Lo scontro ideologico
Lo scontro tra al Qaida e ISIS è evidente anche dai durissimi giudizi che Maqdisi e Qatada hanno dato dell’ISIS. Maqdisi ha detto al Guardian: «L’ISIS ha preso tutti i nostri lavori religiosi. Li ha presi da noi – i nostri scritti, i nostri libri, i nostri pensieri». Qatada è molto critico verso l’ISIS: lo ha definito «un gruppo mafioso» e ha detto che i suoi membri non hanno nemmeno il valore per chiamarsi “mujaheddin”, combattenti del jihad. Secondo Qatada, l’ISIS ha tradito la vecchia leadership di al Qaida, quella guidata ancora oggi dai veterani del jihad afghano, ingannando i giovani che hanno deciso di offrirsi volontari del jihad. Qatada ha spiegato la sua idea al Guardian con una metafora: «Tu vai al ristorante e ti presentano un piatto molto bello, che sembra delizioso. Ma quando vai in cucina e vedi che c’è sporcizia ne esci disgustato». Anche l’ISIS ha cominciato una sua battaglia contro Qatada e Maqdisi: nel sesto numero della rivista Dabiq, la rivista ufficiale dell’ISIS diffusa online anche in inglese in formato pdf, i due teologi sono stati definiti “deviati”, le cui idee devono essere evitate più dello stesso diavolo.

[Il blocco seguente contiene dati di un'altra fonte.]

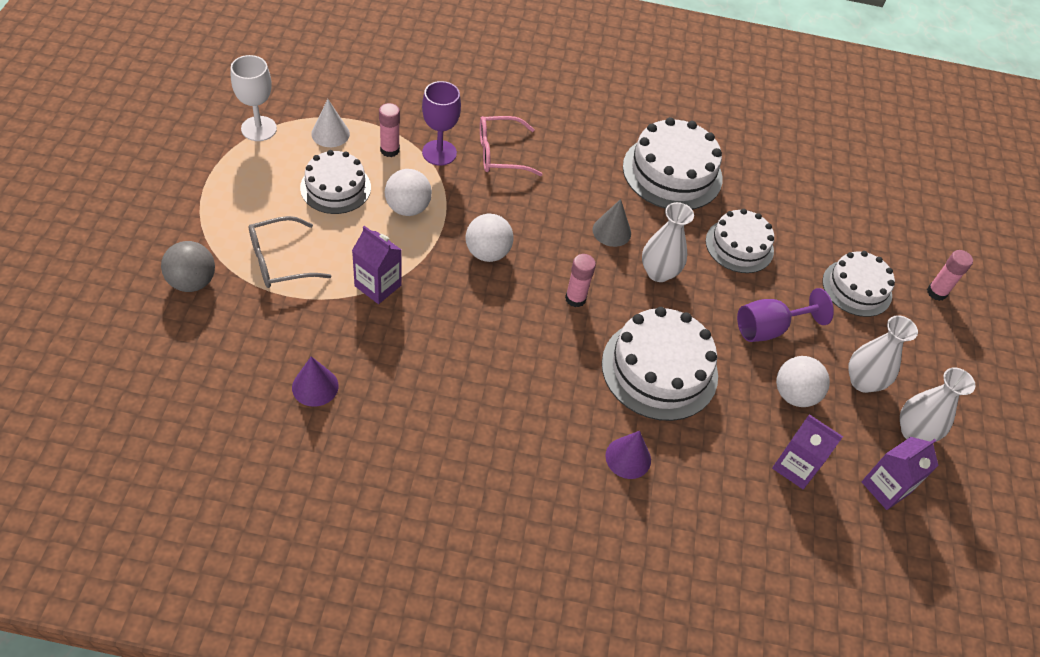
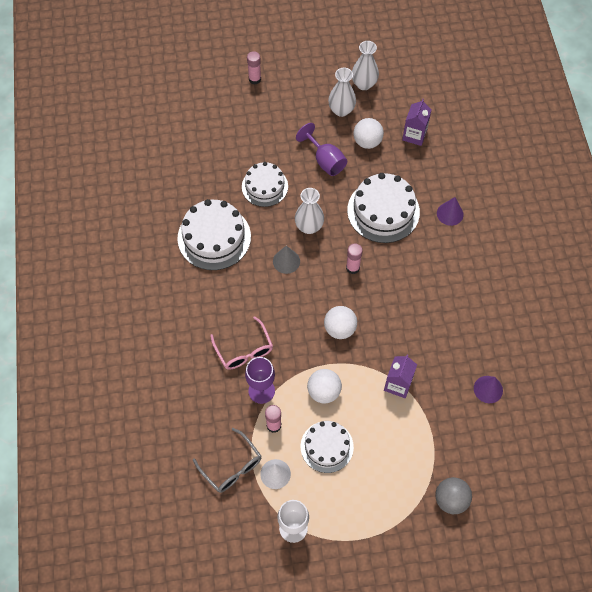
camera: 100 degrees left, 10 degrees up
(280, 261) = (407, 452): grey glasses -> grey glasses (231, 466)
(857, 288) = (270, 119): white cake -> none
(885, 487) = (406, 94): purple carton -> none

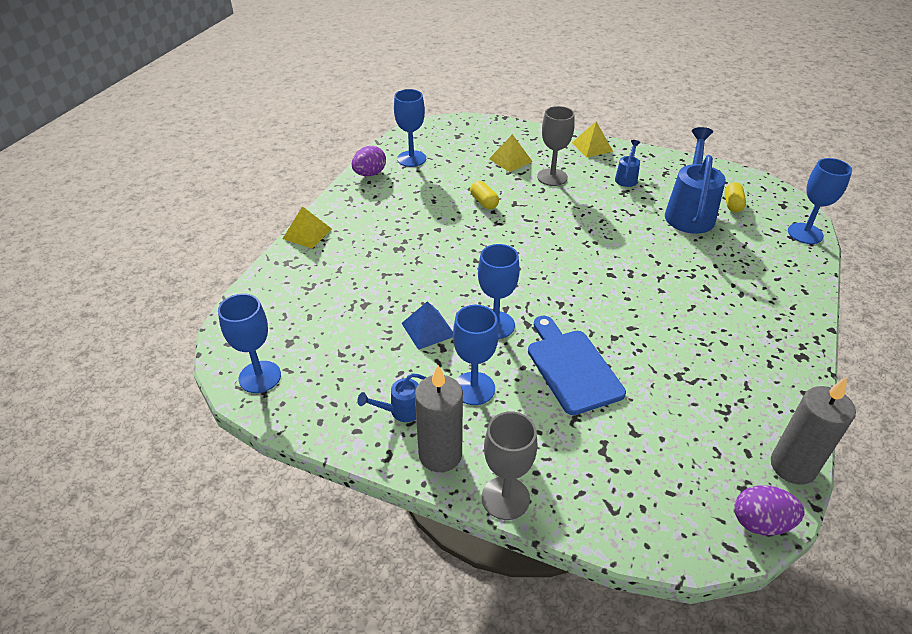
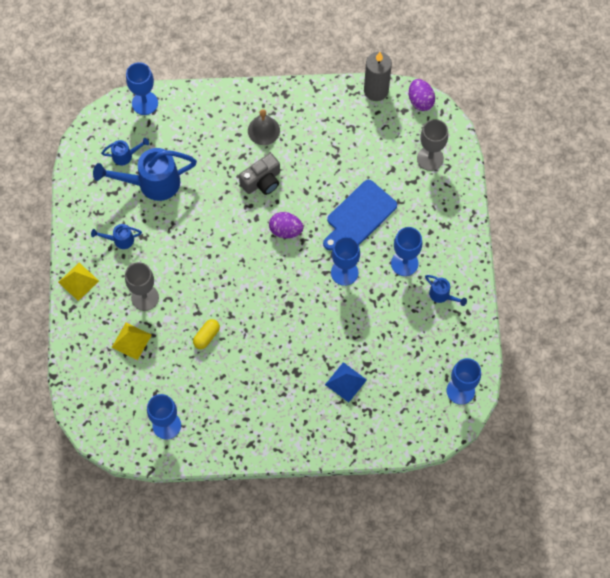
camera: 115 degrees left, 25 degrees up
(307, 233) = (311, 450): yellow pyramid -> none
(370, 174) = (207, 448): purple egg -> purple egg (285, 230)
(428, 329) = (369, 311): blue pyramid -> blue pyramid (346, 382)
(440, 454) = (460, 261): grey candle -> none
(505, 498) = (469, 218): grey goblet -> grey goblet (430, 158)
(662, 294) = (262, 181): none -> grey camera
(732, 204) = (126, 156): yellow capsule -> blue watering can
(742, 317) = (263, 130): none -> grey bell

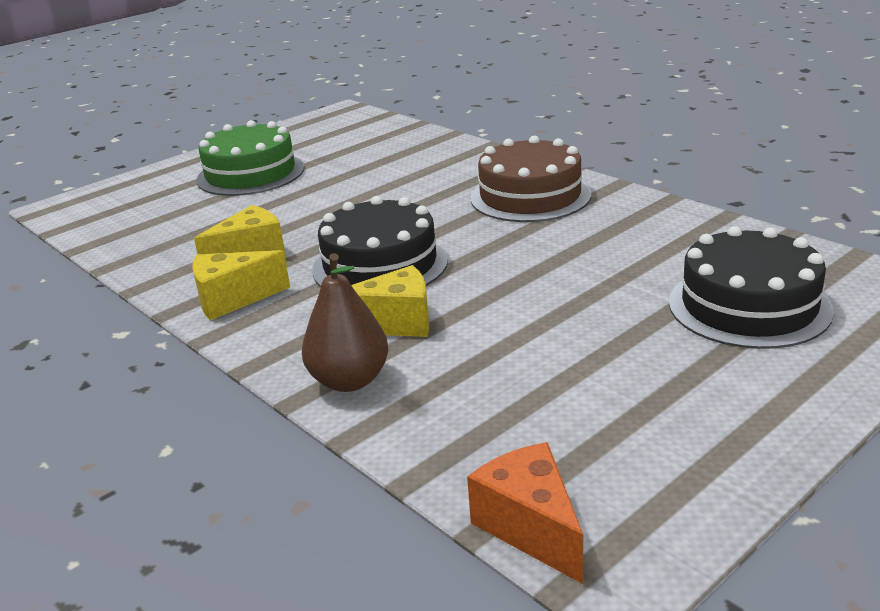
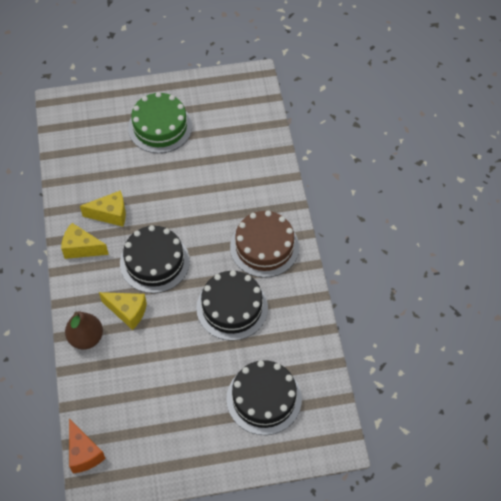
camera: 30 degrees right, 30 degrees up
(531, 527) = (84, 453): orange cheese -> orange cheese turned 150 degrees clockwise
(562, 253) = (232, 307): none -> black cake

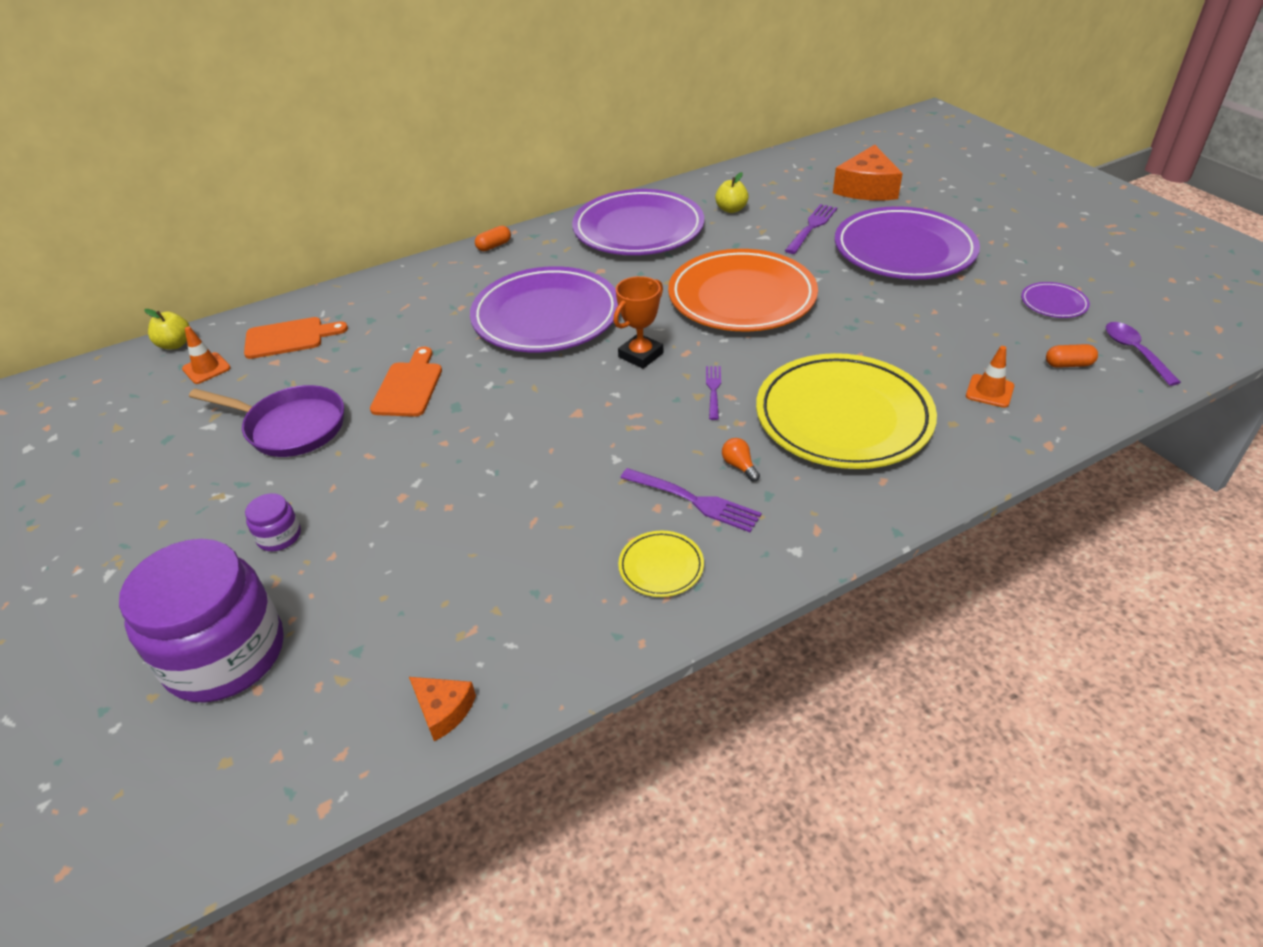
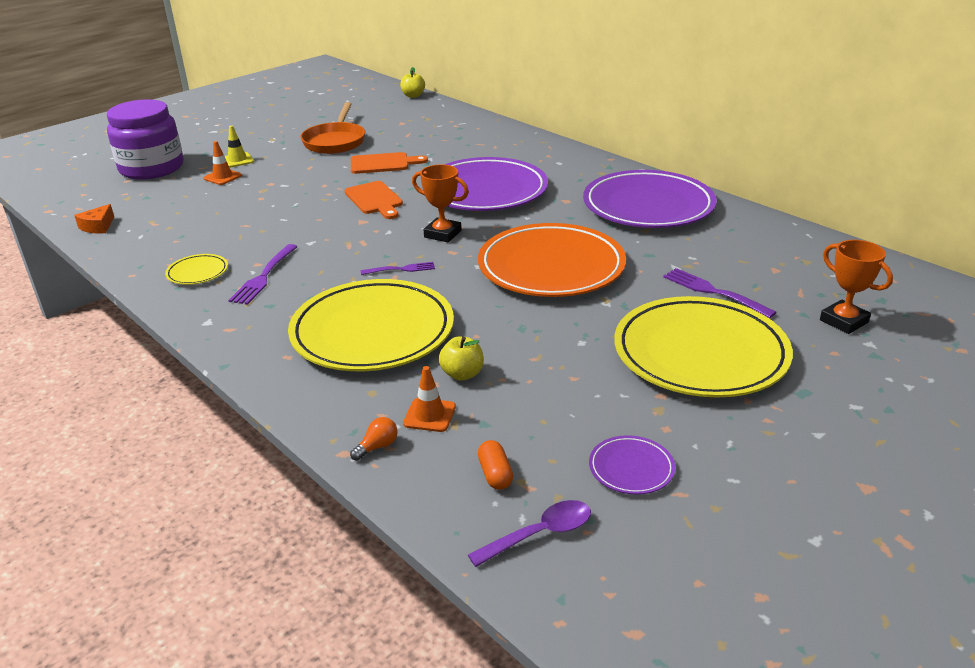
camera: 75 degrees right, 10 degrees down
(206, 368) = (390, 108): orange traffic cone -> orange traffic cone (222, 177)
(279, 536) = (237, 160): purple jar -> yellow traffic cone
(289, 338) = (429, 120): orange cutting board -> orange cutting board (375, 199)
(291, 427) = (335, 141): purple pan -> orange pan
(494, 246) = (582, 156): orange capsule -> none
(731, 209) = (722, 245): yellow apple -> yellow apple (462, 374)
(739, 466) = (304, 290): orange light bulb -> orange light bulb (377, 447)
(811, 227) = (714, 292): purple fork -> purple fork turned 150 degrees counterclockwise
(866, 188) = (843, 321): orange cheese -> orange trophy
(904, 250) = (700, 353): purple plate -> yellow plate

Diversi paesi arabi si sono accorti tempo fa della battaglia interna al fronte jihadista globale e – in un certo senso – hanno preso una parte. Lo stesso Maqdisi è stato al centro di una delle news più discusse degli ultimi mesi: l’uccisione del pilota giordano Muath al Kasasbeh da parte dell’ISIS (se ne parlò molto anche in Occidente, dopo che l’ISIS diffuse un video che mostrava Kasasbeh bruciare vivo in una gabbia). La Giordania, che si era spesa molto nelle settimane precedenti per ottenere la liberazione di Kasasbeh, reagì molto duramente all’uccisione del suo pilota: oltre a intensificare i bombardamenti sull’ISIS in Iraq e in Siria, il governo scarcerò Maqdisi nel tentativo di influenzare il dibattito sul jihad negli ambienti più estremisti e limitare l’influenza dell’ISIS.
Negli ultimi mesi la stampa internazionale si è divisa molto riguardo alla capacità dell’ISIS di continuare a esercitare una così grande influenza in diversi paesi del Medio Oriente e del Nord Africa. Alcuni, come l’Economist, hanno scritto che “l’ISIS sta perdendo”, citando diverse debolezze strutturali interne alla sua organizzazione di stato. Altri, la maggior parte degli analisti, sostengono che l’ISIS non stia né vincendo né perdendo: sta guadagnando influenza fuori dai confini del suo “stato” – per esempio in Libia – anche se sembra avere mostrato nuove difficoltà a gestire alcune città sotto il suo controllo. La cosa più sorprendente dell’articolo del Guardian riguarda non tanto la capacità che ha avuto l’ISIS di guadagnare influenza globale con la sua ideologia molto aggressiva – un tema già molto discusso in passato – quanto piuttosto le grandi difficoltà che sta attraversando al Qaida dal punto di vista organizzativo. Stando a quanto hanno raccontato Maqdisi e Qatada, non esiste più una struttura organizzata di comando tra i vertici di al Qaida e le varie “divisioni” presenti nei diversi paesi. E senza cambiamenti rilevanti, gli equilibri tra ISIS e al Qaida sembrano destinati a durare ancora parecchio.